__TEXT SEGMENT__.
____
We want to calculate the trip that been lost (potential trip or trips that if the station was not empty, it would be happend. 
But now, because the station was empty, the trip being lost)
For that, we have to have 2 data: 
**1-** the (median) number of trips  happen regularly in "that" station at "that" 
time (part of the day) and "that" month
e.g. the median of number of trips at 9:00 from station id = 10 during April
**2-** the duration of station's emptiness (in minute)
then we could show : "if this station would not be empty, how many trips would be occured"

# Likelihood of trip based on situation

Find the median trip in each hour,each station,and each month 
weekend and weekdays also separated

![Bicycle-Q1 (8).jpg]


In [None]:
bicycle= bicycle_with_logistics_firstlast_trip[(bicycle_with_logistics_firstlast_trip['usertype']=='Subscriber')|
                                               (bicycle_with_logistics_firstlast_trip['usertype']=='Customer')].astype({'starttime':'datetime64[ns]',
                                                                                                                        'stoptime':'datetime64[ns]'})

total_station_trip = bicycle.groupby([pd.Grouper(key='starttime',freq='1h'),'start_station_id']).agg(
                                                                                        total_trip_duration=('tripduration','size'))
total_station_trip= total_station_trip.reset_index().sort_values('starttime')
total_station_trip['starttime']=pd.to_datetime( total_station_trip['starttime'].dt.strftime('%Y-%m-%d %H'))
total_station_trip['hour']=total_station_trip['starttime'].dt.hour # it is useful in the future for merging 
total_station_trip['weekend']=total_station_trip['starttime'].dt.weekday > 4
total_station_trip['hour_cat'] =total_station_trip['hour']//3 +1
df_empty_sum_hour_widened['hour_cat']= df_empty_sum_hour_widened['hour']//3+1

In [None]:

def weekend_median_calculator(block):
    try:
        # at most we're gonna get 9 days of weekends. if we have no trips in a day no record stated 
        #thats why we are filling in 0s to the days we have no trips to make the median works properly
         
         return  block._append( 
                pd.Series(np.zeros(9-len(block))),
                ignore_index=True
            ).median()
____
__MATERIAL SUPPLIED__.
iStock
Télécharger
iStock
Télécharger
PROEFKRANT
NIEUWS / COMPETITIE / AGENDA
____
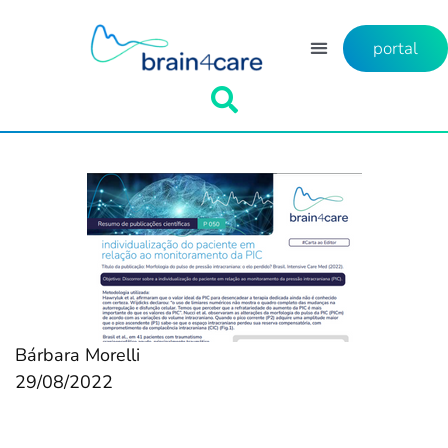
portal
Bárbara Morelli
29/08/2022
____
__TASK LIST__.
[a] Echo the bike-share notebook excerpt from "We want to calculate" up to and including "emptiness (in minute)".
[b] In the bike-share notebook excerpt, what unit is the duration of a station's emptiness measured in?
[c] Pick up the bike-share notebook excerpt where it stops and continue it.

__ANSWER SECTION__.
[a]
We want to calculate the trip that been lost (potential trip or trips that if the station was not empty, it would be happend. 
But now, because the station was empty, the trip being lost)
For that, we have to have 2 data: 
**1-** the (median) number of trips  happen regularly in "that" station at "that" 
time (part of the day) and "that" month
e.g. the median of number of trips at 9:00 from station id = 10 during April
**2-** the duration of station's emptiness (in minute)

[b] Minutes.

[c]
    except:
         return  block._append( 
                pd.Series(np.zeros(10-len(block))),
                ignore_index=True
            ).median()
        
def weekdays_median_calculator(block):
        
        try:
            return block._append( 
                   pd.Series(np.zeros(22-len(block))),
                   ignore_index=True
                   
                   ).median()
        except:
            return block._append( 
                   pd.Series(np.zeros(23-len(block))),
                   ignore_index=True
                   
                   ).median()

def hour_cat_mean_calculator(cat):
    
    return  cat._append( 
                pd.Series(np.zeros(3-len(cat))),
                ignore_index=True
                
                ).mean()
        


median_station_trip_temp=total_station_trip.groupby(
    [pd.Grouper(key='starttime',freq='1d'),
     'hour_cat',
     'start_station_id',
     'weekend']
    ).agg(
        mean_hour_cat=(
            'total_trip_duration',
            hour_cat_mean_calculator
            )
        ).reset_index()
    
median_station_trip_weekend = median_station_trip_temp.query('weekend==True').groupby(
                [pd.Grouper(
                    key='starttime',
                    freq='1m'
                    ),
                    'hour_cat',
                    'start_station_id'
                ]
                ).agg(
                    hour_cat_median=(
                        'mean_hour_cat',
                        weekend_median_calculator
                    )
                ).reset_index()
median_station_trip_weekday = median_station_trip_temp.query('weekend==False').groupby(
                [pd.Grouper(
                    key='starttime',
                    freq='1m'
                    ),
                    'hour_cat',
                    'start_station_id'
                ]
                ).agg(
                    hour_cat_median=(
                        'mean_hour_cat',
                        weekdays_median_calculator
                    )
                ).reset_index()
median_station_trip_weekday['weekend']=pd.Series([False]*len(median_station_trip_weekday))
median_station_trip_weekend['weekend']=pd.Series([True]*len(median_station_trip_weekend))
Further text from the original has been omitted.